● **PROBLEM TO WORK ON**
Narrow the data below down to the lines containing "programs".

● **SOURCE MATERIAL**
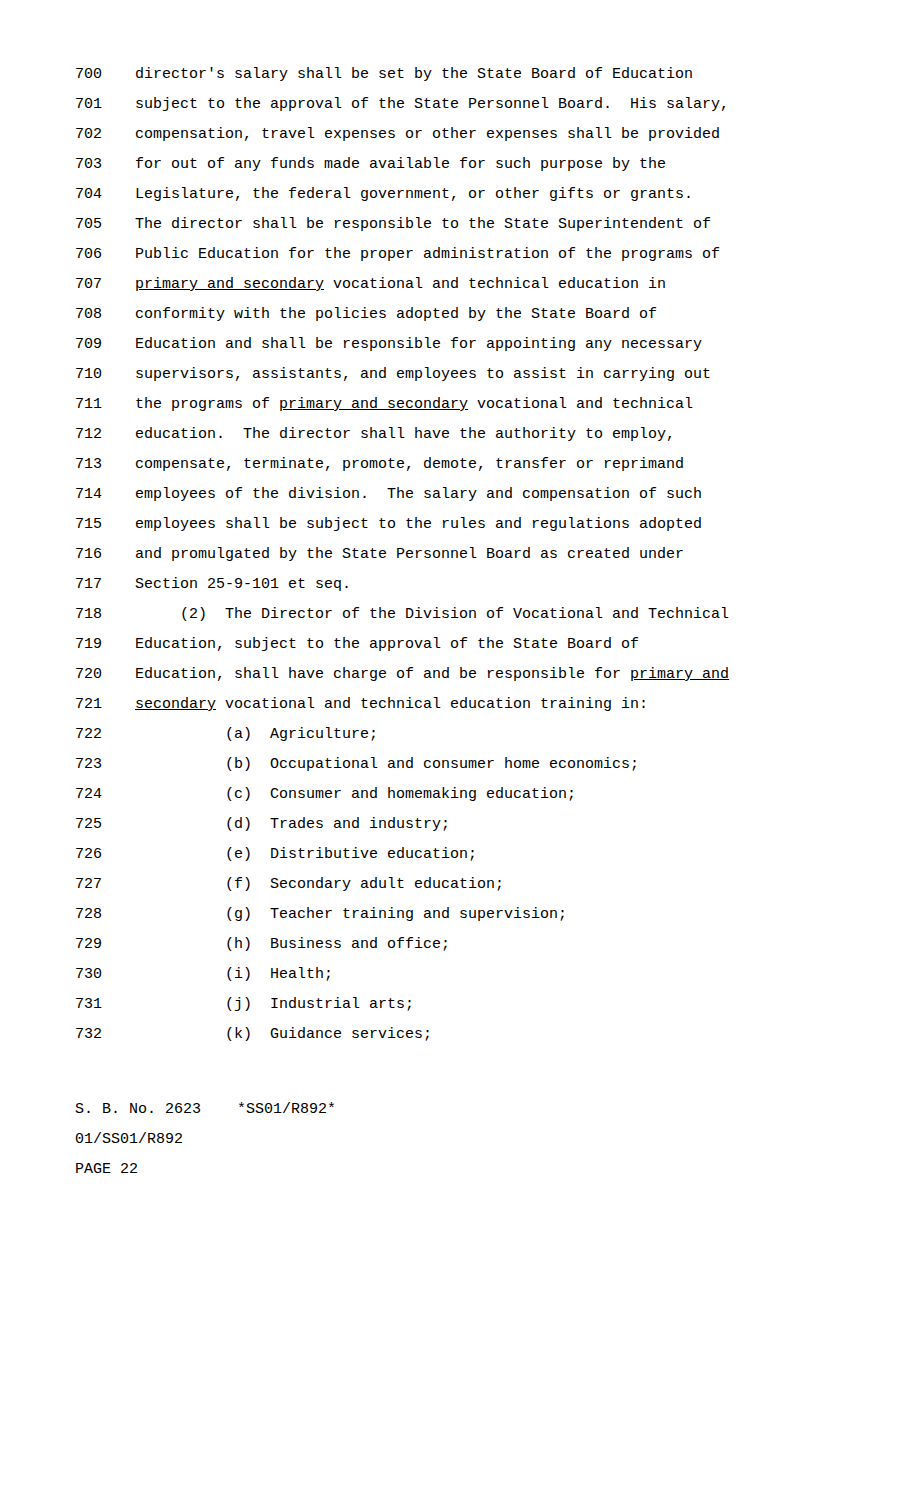700 director's salary shall be set by the State Board of Education
701 subject to the approval of the State Personnel Board. His salary,
702 compensation, travel expenses or other expenses shall be provided
703 for out of any funds made available for such purpose by the
704 Legislature, the federal government, or other gifts or grants.
705 The director shall be responsible to the State Superintendent of
706 Public Education for the proper administration of the programs of
707 primary and secondary vocational and technical education in
708 conformity with the policies adopted by the State Board of
709 Education and shall be responsible for appointing any necessary
710 supervisors, assistants, and employees to assist in carrying out
711 the programs of primary and secondary vocational and technical
712 education. The director shall have the authority to employ,
713 compensate, terminate, promote, demote, transfer or reprimand
714 employees of the division. The salary and compensation of such
715 employees shall be subject to the rules and regulations adopted
716 and promulgated by the State Personnel Board as created under
717 Section 25-9-101 et seq.
718(2) The Director of the Division of Vocational and Technical
719 Education, subject to the approval of the State Board of
720 Education, shall have charge of and be responsible for primary and
721 secondary vocational and technical education training in:
722(a) Agriculture;
723(b) Occupational and consumer home economics;
724(c) Consumer and homemaking education;
725(d) Trades and industry;
726(e) Distributive education;
727(f) Secondary adult education;
728(g) Teacher training and supervision;
729(h) Business and office;
730(i) Health;
731(j) Industrial arts;
732(k) Guidance services;
S. B. No. 2623 *SS01/R892* 01/SS01/R892 PAGE 22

● **TASK RESULT**
706 Public Education for the proper administration of the programs of
711 the programs of primary and secondary vocational and technical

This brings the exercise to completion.